Cejrowski wystąpił w koszulce z Matką Boską. Powiedział, że nie należy do żadnej partii politycznej, ale należy do Kościoła katolickiego i dlatego będzie głosował na brata z tego samego Kościoła. Takim bratem jest dla niego Marek Jurek z Prawicy Rzeczpospolitej - jedyny polityk, który bronił papieża Benedykta XVI, "gdy dostawał po ryju od chamów.". Prawdopodobnie Cejrowskiemu chodziło mu o spór związany z wizytą papieża w Afryce i albo o jego stosunek do lefebrystów. Dodał, że Jurek broni życia, a "jeśli wyskrobiesz życie, autostrady nie mają sensu".

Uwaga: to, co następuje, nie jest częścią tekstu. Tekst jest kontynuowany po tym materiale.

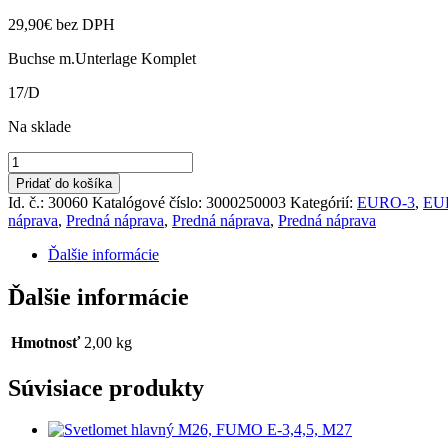
29,90
€
bez DPH
Buchse m.Unterlage Komplet
17/D
Na sklade
množstvo
Silent
Pridať do košíka
ramena
Id. č.: 30060
Katalógové číslo:
3000250003
Kategórií:
EURO-3
,
EU
pred.
náprava
,
Predná náprava
,
Predná náprava
,
Predná náprava
nápravy
FUMO
Ďalšie informácie
Ďalšie informácie
Hmotnosť
2,00 kg
Súvisiace produkty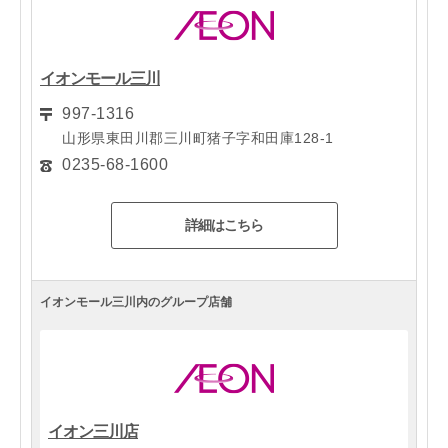
イオンモール三川
997-1316
山形県東田川郡三川町猪子字和田庫128-1
0235-68-1600
詳細はこちら
イオンモール三川内のグループ店舗
イオン三川店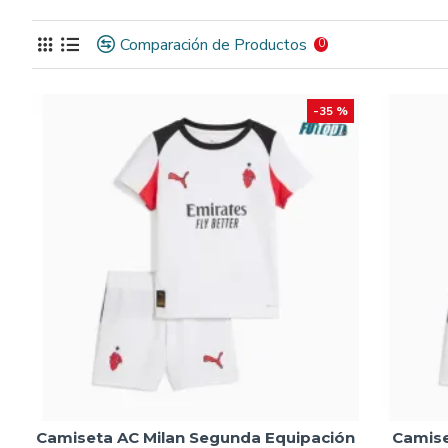
camiseta barata réplica
celebra a leyendas como
Paolo 
Marco Van Basten
, artífice de las
Copas de Europa
de 19
Comparación de Productos
0
imbatible en los 80 y 90.
Hecha con materiales ligeros y transpirables, estas
camise
-35 %
gradas. Los icónicos colores rojo y negro destacan en esta e
para los jóvenes fans de
San Siro
.
Además, tenemos
camisetas para adultos
en stock, lista
como la Champions de 1994, con estas
camisetas retro 
Camiseta AC Milan Segunda Equipación
Camise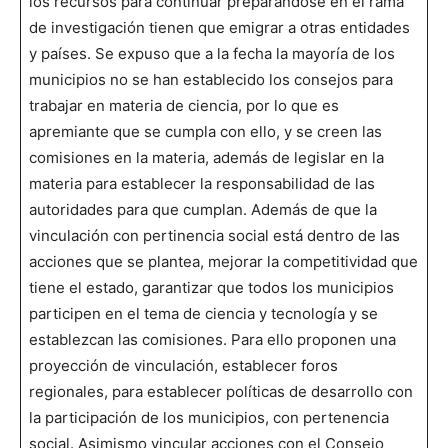
los recursos para continuar preparándose en el rama
de investigación tienen que emigrar a otras entidades
y países. Se expuso que a la fecha la mayoría de los
municipios no se han establecido los consejos para
trabajar en materia de ciencia, por lo que es
apremiante que se cumpla con ello, y se creen las
comisiones en la materia, además de legislar en la
materia para establecer la responsabilidad de las
autoridades para que cumplan. Además de que la
vinculación con pertinencia social está dentro de las
acciones que se plantea, mejorar la competitividad que
tiene el estado, garantizar que todos los municipios
participen en el tema de ciencia y tecnología y se
establezcan las comisiones. Para ello proponen una
proyección de vinculación, establecer foros
regionales, para establecer políticas de desarrollo con
la participación de los municipios, con pertenencia
social. Asimismo vincular acciones con el Consejo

>>>Geje piszą do TVN: Wyrzućcie Cejrowskiego!
Polska Partia Pracy pokazała rannego w wypadku, który w karetce wyglądał jak zombie. Kiedy system podtrzymywania życia stanął, ranny musiał włożyć do automatu 5 złotych. PPP opatrzyło to komentarzem wzywającym do protestowania przeciwko prywatyzacji służby zdrowia.
Libertas nazwał kandydatkę PO - Danutę Huebner czerwoną komisarz. Przypomniał, że należała ona do PZPR, a Artur Zawisza nazwał ją wprost - "hańbą dla Warszawy".

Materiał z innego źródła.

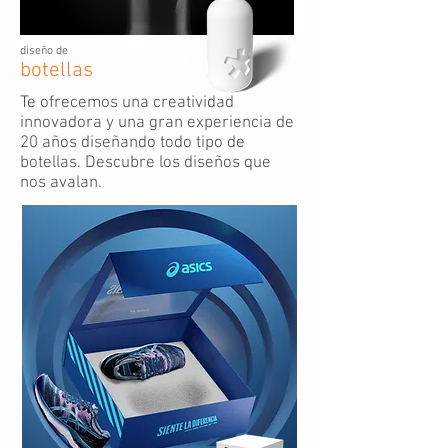
diseño de
botellas
Te ofrecemos una creatividad
innovadora y una gran experiencia de
20 años diseñando todo tipo de
botellas. Descubre los diseños que
nos avalan.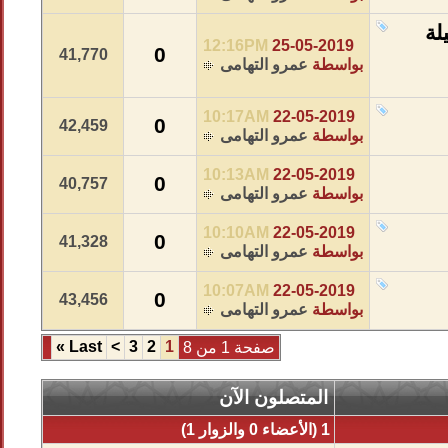
لة
12:16PM
25-05-2019
0
41,770
بواسطة
عمرو التهامى
10:17AM
22-05-2019
0
42,459
بواسطة
عمرو التهامى
10:13AM
22-05-2019
0
40,757
بواسطة
عمرو التهامى
10:10AM
22-05-2019
0
41,328
بواسطة
عمرو التهامى
10:07AM
22-05-2019
0
43,456
بواسطة
عمرو التهامى
»
Last
>
3
2
1
صفحة 1 من 8
المتصلون الآن
1 (الأعضاء 0 والزوار 1)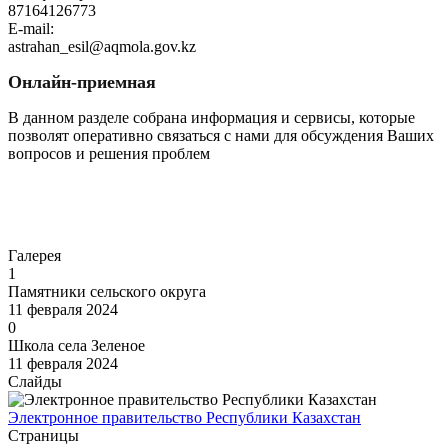
87164126773
E-mail:
astrahan_esil@aqmola.gov.kz
Онлайн-приемная
В данном разделе собрана информация и сервисы, которые
позволят оперативно связаться с нами для обсуждения Ваших
вопросов и решения проблем
Перейти
Галерея
1
Памятники сельского округа
11 февраля 2024
0
Школа села Зеленое
11 февраля 2024
Слайды
Электронное правительство Республики Казахстан
Страницы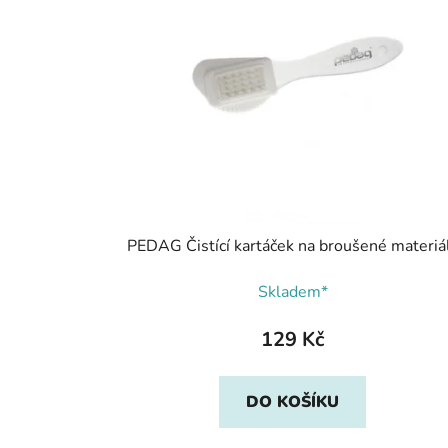
PEDAG Čistící kartáček na broušené materiá
Skladem*
129 Kč
DO KOŠÍKU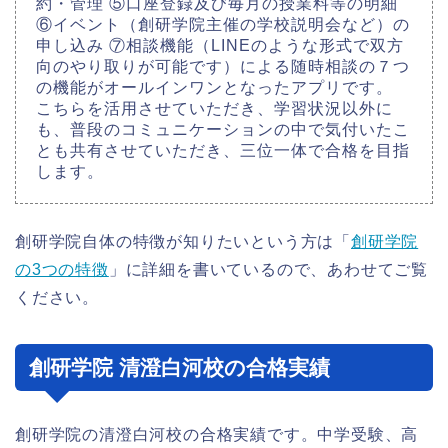
約・管理 ⑤口座登録及び毎月の授業料等の明細
⑥イベント（創研学院主催の学校説明会など）の
申し込み ⑦相談機能（LINEのような形式で双方
向のやり取りが可能です）による随時相談の７つ
の機能がオールインワンとなったアプリです。
こちらを活用させていただき、学習状況以外に
も、普段のコミュニケーションの中で気付いたこ
とも共有させていただき、三位一体で合格を目指
します。
創研学院自体の特徴が知りたいという方は「
創研学院
の3つの特徴
」に詳細を書いているので、あわせてご覧
ください。
創研学院 清澄白河校の合格実績
創研学院の清澄白河校の合格実績です。中学受験、高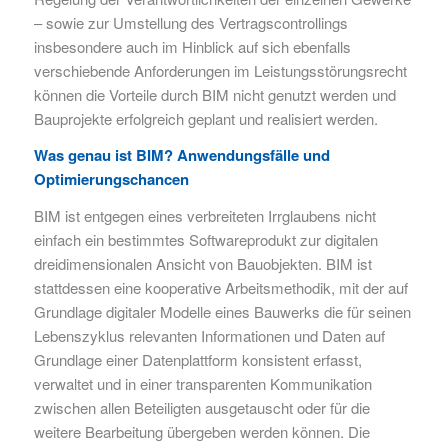
– sowie zur Umstellung des Vertragscontrollings
insbesondere auch im Hinblick auf sich ebenfalls
verschiebende Anforderungen im Leistungsstörungsrecht
können die Vorteile durch BIM nicht genutzt werden und
Bauprojekte erfolgreich geplant und realisiert werden.
Was genau ist BIM? Anwendungsfälle und
Optimierungschancen
BIM ist entgegen eines verbreiteten Irrglaubens nicht
einfach ein bestimmtes Softwareprodukt zur digitalen
dreidimensionalen Ansicht von Bauobjekten. BIM ist
stattdessen eine kooperative Arbeitsmethodik, mit der auf
Grundlage digitaler Modelle eines Bauwerks die für seinen
Lebenszyklus relevanten Informationen und Daten auf
Grundlage einer Datenplattform konsistent erfasst,
verwaltet und in einer transparenten Kommunikation
zwischen allen Beteiligten ausgetauscht oder für die
weitere Bearbeitung übergeben werden können. Die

Samoobrona straszyła wyborców widokiem pustostanów, a Andrzej Lepper przeprosił wyborców za... wspólne rządy z PiS. SLD też straszył - widokiem pustych hal fabrycznych. Na tym tle spoty wyborcze PiS, PSL i PO był bardzo wytonowane. Uśmiechnięty Michał Kamiński namawiał do głosowania na samego siebie. Natomiast Donald Tusk powoływał się na słowa Jana Pawła II, który mówił, że Polska potrzebuje przemiany.